Her gün milyonlarca İstanbulluyu ağırlayan yer altı metro hatları, günden güne değişen şehresiyle İstanbullularla arasındaki fiziksel bağın bağın yavaş yavaş koptuğu Haydarpaşa Garı şehir-mekan ilişkisinin hafızayla olan bağını göstermesi açısından önemli.
Sabancı Holding’in katkılarıyla düzenlenen “Dün, Bugün, İstanbul” 28 Kasım’a kadar Sakıp Sabancı Müzesi’nde ziyaret edilebilir.
“Bu emaneti koruyacak İstanbulluları arıyoruz”

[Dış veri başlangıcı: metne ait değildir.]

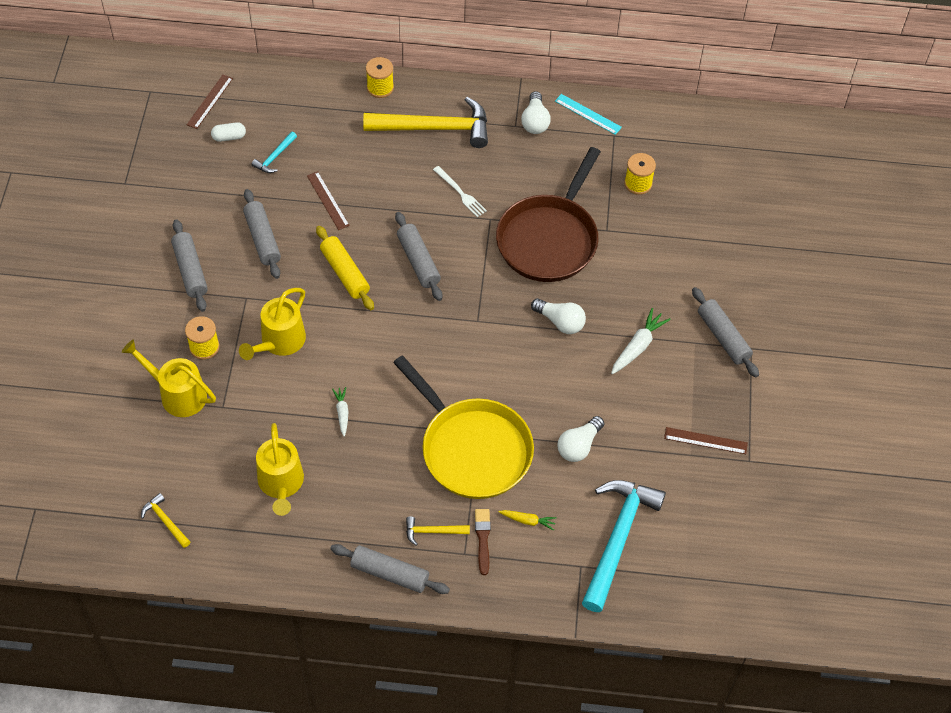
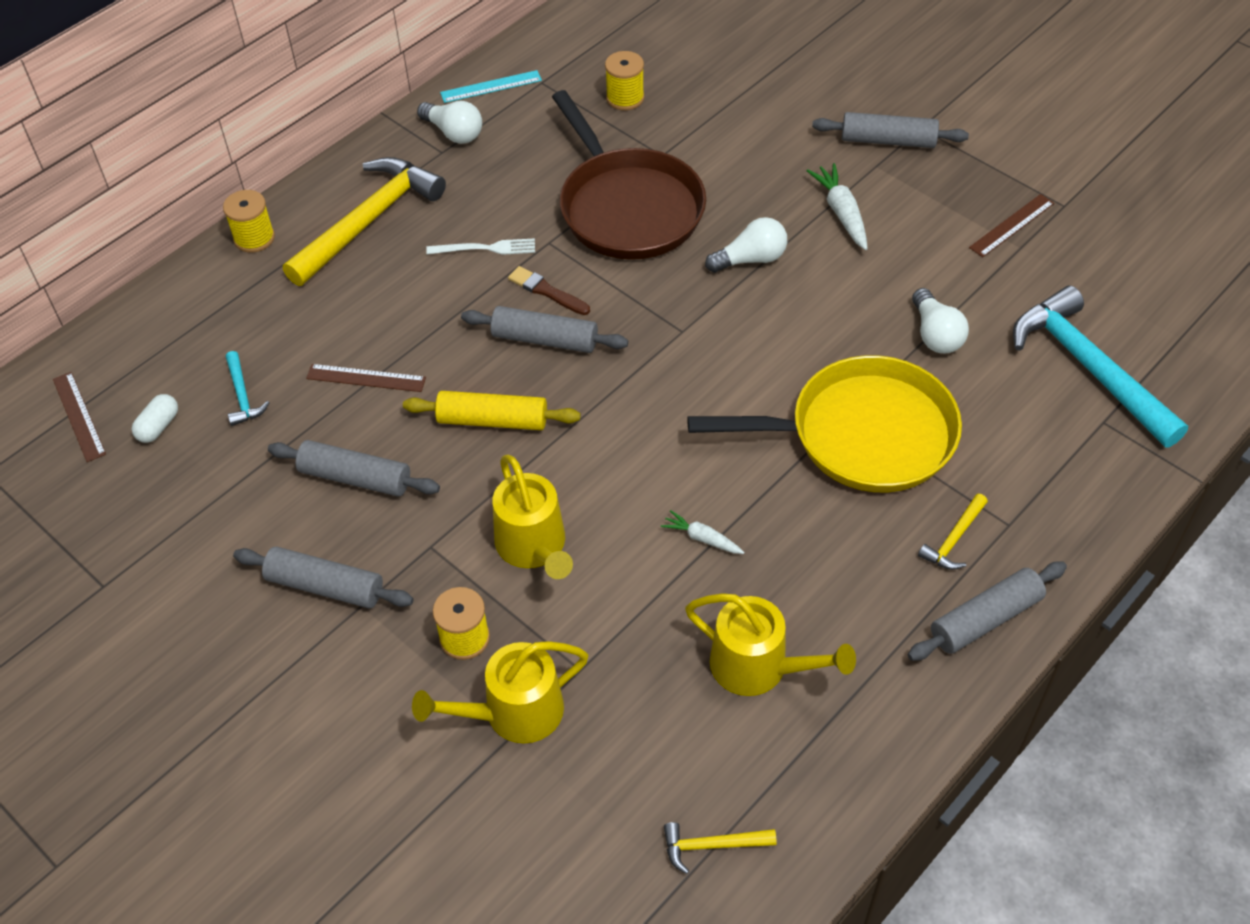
camera: 50 degrees left, 5 degrees down
(483, 539) = (1000, 494): brown brush -> brown brush (547, 291)
(528, 521) = (1005, 437): yellow carrot -> none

Murat Germen, “Dün, Bugün, İstanbul”un çağrısını şu sözlerle anlatıyor: “İstanbul’u önemsiyor, acil yardım çağrısına nasıl cevap verebiliriz, bu kente biricikliğini tekrar nasıl kazandırabiliriz sorusuna cevap arıyoruz. İstanbul’a pek çok kişi ekonomik kaygılarla, para kazanmaya geliyor. Para dışındaki şeylerden faydalanmaya yahut onlardan feyzalmaya değil. Dolayısıyla İstanbul’u memleketi gibi görmüyor ve bu yedi tepeli bonkör şehri maalesef
kutsal bulmuyor. Yatay gelişmiş ve bu şekilde canlılığını korumuş güçlü bir organizma aslında İstanbul… Güzelliği de yataylığında. Bu şehri dünyada yüzlerce benzeri olan başka şehirlere benzetmeye çalışmak onu ağır bir biçimde incitmekten başka bir şey değil. İstanbul kendisine iyi davranan, suyunu, denizini, kültürünü, doğasını, müziğini, seslerini, mutfağını sahiplenecek ve emanetini koruyacak yeni hemşehrilerini arıyor.”